Demand worries overshadowed a drop in crude stocks after the Energy Information Administration (EIA) seemed to suggest refiners going into maintenance and a weakening demand for gasoline helped send the market higher. China's manufacturing data did not help the mood either as oil decided to focus on the negative along with some seasonal weakness.
At first, the crude number looked bullish after the EIA reported a drop 0f 1.9 million barrels and Cushing, Okla., stocks at the Nymex delivery point were down 462,000. That shows signs that U.S. oil output is falling but not as hard as the American Petroleum Institute report seemed to suggest a day earlier.

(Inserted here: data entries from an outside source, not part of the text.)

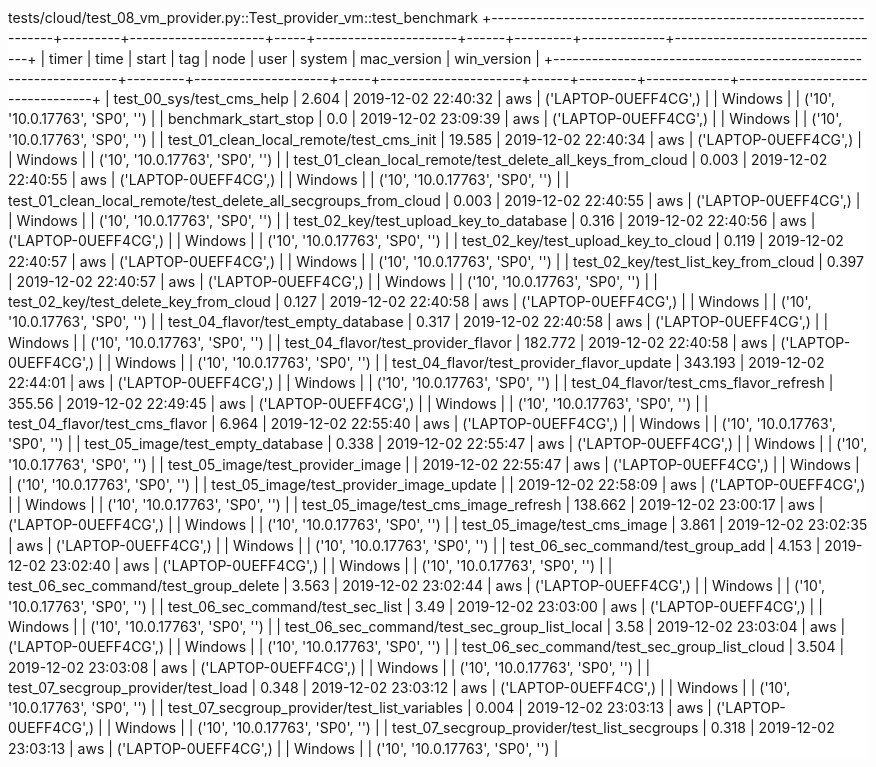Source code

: tests/cloud/test_08_vm_provider.py::Test_provider_vm::test_benchmark 
+-----------------------------------------------------------------+---------+---------------------+-----+----------------------+------+---------+-------------+---------------------------------+
| timer                                                           | time    | start               | tag | node                 | user | system  | mac_version | win_version                     |
+-----------------------------------------------------------------+---------+---------------------+-----+----------------------+------+---------+-------------+---------------------------------+
| test_00_sys/test_cms_help                                       | 2.604   | 2019-12-02 22:40:32 | aws | ('LAPTOP-0UEFF4CG',) |      | Windows |             | ('10', '10.0.17763', 'SP0', '') |
| benchmark_start_stop                                            | 0.0     | 2019-12-02 23:09:39 | aws | ('LAPTOP-0UEFF4CG',) |      | Windows |             | ('10', '10.0.17763', 'SP0', '') |
| test_01_clean_local_remote/test_cms_init                        | 19.585  | 2019-12-02 22:40:34 | aws | ('LAPTOP-0UEFF4CG',) |      | Windows |             | ('10', '10.0.17763', 'SP0', '') |
| test_01_clean_local_remote/test_delete_all_keys_from_cloud      | 0.003   | 2019-12-02 22:40:55 | aws | ('LAPTOP-0UEFF4CG',) |      | Windows |             | ('10', '10.0.17763', 'SP0', '') |
| test_01_clean_local_remote/test_delete_all_secgroups_from_cloud | 0.003   | 2019-12-02 22:40:55 | aws | ('LAPTOP-0UEFF4CG',) |      | Windows |             | ('10', '10.0.17763', 'SP0', '') |
| test_02_key/test_upload_key_to_database                         | 0.316   | 2019-12-02 22:40:56 | aws | ('LAPTOP-0UEFF4CG',) |      | Windows |             | ('10', '10.0.17763', 'SP0', '') |
| test_02_key/test_upload_key_to_cloud                            | 0.119   | 2019-12-02 22:40:57 | aws | ('LAPTOP-0UEFF4CG',) |      | Windows |             | ('10', '10.0.17763', 'SP0', '') |
| test_02_key/test_list_key_from_cloud                            | 0.397   | 2019-12-02 22:40:57 | aws | ('LAPTOP-0UEFF4CG',) |      | Windows |             | ('10', '10.0.17763', 'SP0', '') |
| test_02_key/test_delete_key_from_cloud                          | 0.127   | 2019-12-02 22:40:58 | aws | ('LAPTOP-0UEFF4CG',) |      | Windows |             | ('10', '10.0.17763', 'SP0', '') |
| test_04_flavor/test_empty_database                              | 0.317   | 2019-12-02 22:40:58 | aws | ('LAPTOP-0UEFF4CG',) |      | Windows |             | ('10', '10.0.17763', 'SP0', '') |
| test_04_flavor/test_provider_flavor                             | 182.772 | 2019-12-02 22:40:58 | aws | ('LAPTOP-0UEFF4CG',) |      | Windows |             | ('10', '10.0.17763', 'SP0', '') |
| test_04_flavor/test_provider_flavor_update                      | 343.193 | 2019-12-02 22:44:01 | aws | ('LAPTOP-0UEFF4CG',) |      | Windows |             | ('10', '10.0.17763', 'SP0', '') |
| test_04_flavor/test_cms_flavor_refresh                          | 355.56  | 2019-12-02 22:49:45 | aws | ('LAPTOP-0UEFF4CG',) |      | Windows |             | ('10', '10.0.17763', 'SP0', '') |
| test_04_flavor/test_cms_flavor                                  | 6.964   | 2019-12-02 22:55:40 | aws | ('LAPTOP-0UEFF4CG',) |      | Windows |             | ('10', '10.0.17763', 'SP0', '') |
| test_05_image/test_empty_database                               | 0.338   | 2019-12-02 22:55:47 | aws | ('LAPTOP-0UEFF4CG',) |      | Windows |             | ('10', '10.0.17763', 'SP0', '') |
| test_05_image/test_provider_image                               |         | 2019-12-02 22:55:47 | aws | ('LAPTOP-0UEFF4CG',) |      | Windows |             | ('10', '10.0.17763', 'SP0', '') |
| test_05_image/test_provider_image_update                        |         | 2019-12-02 22:58:09 | aws | ('LAPTOP-0UEFF4CG',) |      | Windows |             | ('10', '10.0.17763', 'SP0', '') |
| test_05_image/test_cms_image_refresh                            | 138.662 | 2019-12-02 23:00:17 | aws | ('LAPTOP-0UEFF4CG',) |      | Windows |             | ('10', '10.0.17763', 'SP0', '') |
| test_05_image/test_cms_image                                    | 3.861   | 2019-12-02 23:02:35 | aws | ('LAPTOP-0UEFF4CG',) |      | Windows |             | ('10', '10.0.17763', 'SP0', '') |
| test_06_sec_command/test_group_add                              | 4.153   | 2019-12-02 23:02:40 | aws | ('LAPTOP-0UEFF4CG',) |      | Windows |             | ('10', '10.0.17763', 'SP0', '') |
| test_06_sec_command/test_group_delete                           | 3.563   | 2019-12-02 23:02:44 | aws | ('LAPTOP-0UEFF4CG',) |      | Windows |             | ('10', '10.0.17763', 'SP0', '') |
| test_06_sec_command/test_sec_list                               | 3.49    | 2019-12-02 23:03:00 | aws | ('LAPTOP-0UEFF4CG',) |      | Windows |             | ('10', '10.0.17763', 'SP0', '') |
| test_06_sec_command/test_sec_group_list_local                   | 3.58    | 2019-12-02 23:03:04 | aws | ('LAPTOP-0UEFF4CG',) |      | Windows |             | ('10', '10.0.17763', 'SP0', '') |
| test_06_sec_command/test_sec_group_list_cloud                   | 3.504   | 2019-12-02 23:03:08 | aws | ('LAPTOP-0UEFF4CG',) |      | Windows |             | ('10', '10.0.17763', 'SP0', '') |
| test_07_secgroup_provider/test_load                             | 0.348   | 2019-12-02 23:03:12 | aws | ('LAPTOP-0UEFF4CG',) |      | Windows |             | ('10', '10.0.17763', 'SP0', '') |
| test_07_secgroup_provider/test_list_variables                   | 0.004   | 2019-12-02 23:03:13 | aws | ('LAPTOP-0UEFF4CG',) |      | Windows |             | ('10', '10.0.17763', 'SP0', '') |
| test_07_secgroup_provider/test_list_secgroups                   | 0.318   | 2019-12-02 23:03:13 | aws | ('LAPTOP-0UEFF4CG',) |      | Windows |             | ('10', '10.0.17763', 'SP0', '') |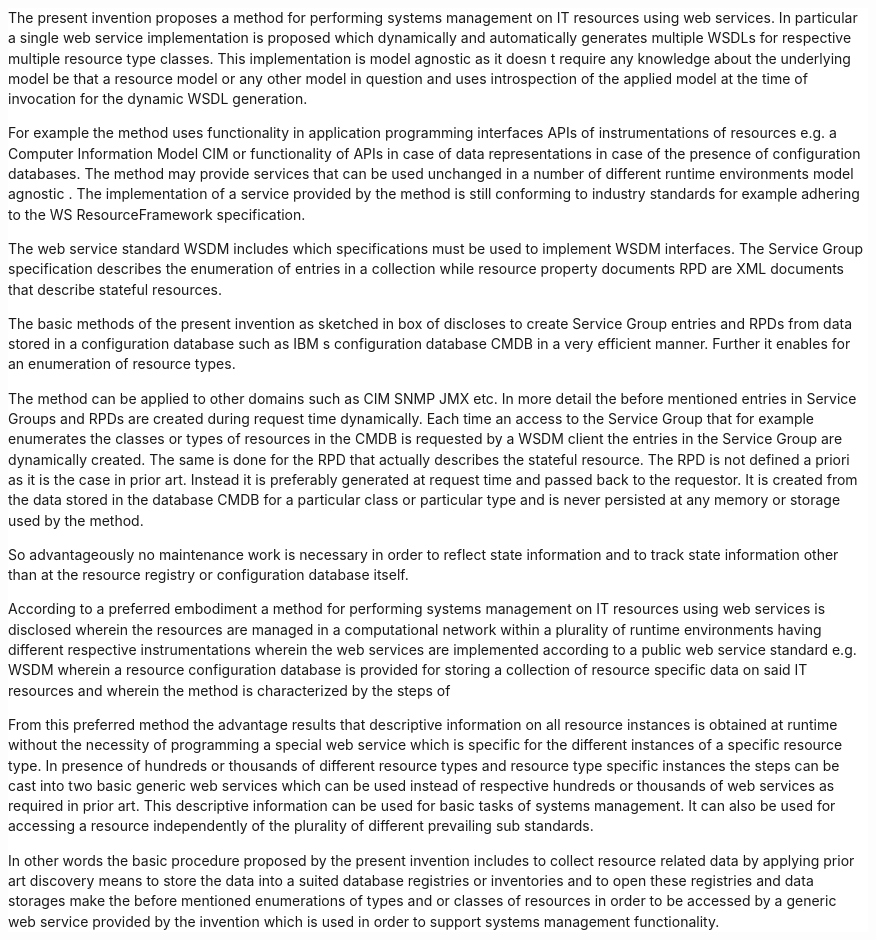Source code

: The present invention proposes a method for performing systems management on IT resources using web services. In particular a single web service implementation is proposed which dynamically and automatically generates multiple WSDLs for respective multiple resource type classes. This implementation is model agnostic as it doesn t require any knowledge about the underlying model be that a resource model or any other model in question and uses introspection of the applied model at the time of invocation for the dynamic WSDL generation.

For example the method uses functionality in application programming interfaces APIs of instrumentations of resources e.g. a Computer Information Model CIM or functionality of APIs in case of data representations in case of the presence of configuration databases. The method may provide services that can be used unchanged in a number of different runtime environments model agnostic . The implementation of a service provided by the method is still conforming to industry standards for example adhering to the WS ResourceFramework specification.

The web service standard WSDM includes which specifications must be used to implement WSDM interfaces. The Service Group specification describes the enumeration of entries in a collection while resource property documents RPD are XML documents that describe stateful resources.

The basic methods of the present invention as sketched in box of discloses to create Service Group entries and RPDs from data stored in a configuration database such as IBM s configuration database CMDB in a very efficient manner. Further it enables for an enumeration of resource types.

The method can be applied to other domains such as CIM SNMP JMX etc. In more detail the before mentioned entries in Service Groups and RPDs are created during request time dynamically. Each time an access to the Service Group that for example enumerates the classes or types of resources in the CMDB is requested by a WSDM client the entries in the Service Group are dynamically created. The same is done for the RPD that actually describes the stateful resource. The RPD is not defined a priori as it is the case in prior art. Instead it is preferably generated at request time and passed back to the requestor. It is created from the data stored in the database CMDB for a particular class or particular type and is never persisted at any memory or storage used by the method.

So advantageously no maintenance work is necessary in order to reflect state information and to track state information other than at the resource registry or configuration database itself.

According to a preferred embodiment a method for performing systems management on IT resources using web services is disclosed wherein the resources are managed in a computational network within a plurality of runtime environments having different respective instrumentations wherein the web services are implemented according to a public web service standard e.g. WSDM wherein a resource configuration database is provided for storing a collection of resource specific data on said IT resources and wherein the method is characterized by the steps of 

From this preferred method the advantage results that descriptive information on all resource instances is obtained at runtime without the necessity of programming a special web service which is specific for the different instances of a specific resource type. In presence of hundreds or thousands of different resource types and resource type specific instances the steps can be cast into two basic generic web services which can be used instead of respective hundreds or thousands of web services as required in prior art. This descriptive information can be used for basic tasks of systems management. It can also be used for accessing a resource independently of the plurality of different prevailing sub standards.

In other words the basic procedure proposed by the present invention includes to collect resource related data by applying prior art discovery means to store the data into a suited database registries or inventories and to open these registries and data storages make the before mentioned enumerations of types and or classes of resources in order to be accessed by a generic web service provided by the invention which is used in order to support systems management functionality.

Also a surprise was the 3-point drop in refinery runs, which suggests that perhaps crude demand will weaken as maintenance season may be finally underway. The EIA reported that U.S. crude oil refinery inputs averaged 16.2 million barrels per day, 310,000 barrels per day less than the previous week's average. Refineries operated at 90.9% of their operable capacity last week down from 93.1. Gasoline production increased last week, averaging over 9.5 million barrels per day. Distillate fuel production increased slightly last week, averaging 5.1 million barrels per day.
Gas demand also seemed a bit weaker after the EIA reported that gasoline inventories increased by 1.4 million barrels last week, and are in the upper half of the average range. Yet, big picture demand seems good as the EIA reported they based on total products supplied over the last four-week period averaged 19.7 million barrels per day, up by 1.6% from the same period last year. During the last four weeks, motor gasoline product supplied averaged about 9.2 million barrels per day, up by 3.0% from the same period last year. Distillate fuel product supplied averaged 3.8 million barrels per day over the last four weeks, up by 1.3% from the same period last year. Jet fuel product supplied is up 5.7% compared to the same four-week period last year.
The EIA warns that if oil prices remain lower for longer, then upstream investment is sure to follow it in lasting lockstep. As reported by Dow Jones, "It is possible that investment levels over the next several years will be significantly lower than the previous 10-year annual average." It notes that in 1981 and 1982, after oil prices jumped, investment reached more than $100 billion (in 2014 dollars) but then fell to $30 billion to $40 billion per year straight into the early 2000's when crude oil prices were low. From 2005 to 2014, annual investment steadily soared to $158 billion, averaging $122 billion. But now it's heading back toward $100 billion.
In metals, the platinum palladium trade is fascinating! The Volkswagen emission scandal caused platinum to fall to a 6a and a half year low as the emissions technology used in diesel engines is predominantly platinum. Palladium is used mainly in unleaded gas cars. Concerns about a drop in demand for diesel cars as well as questions that the current technology can meet current emissions standards is going to keep this trade on edge.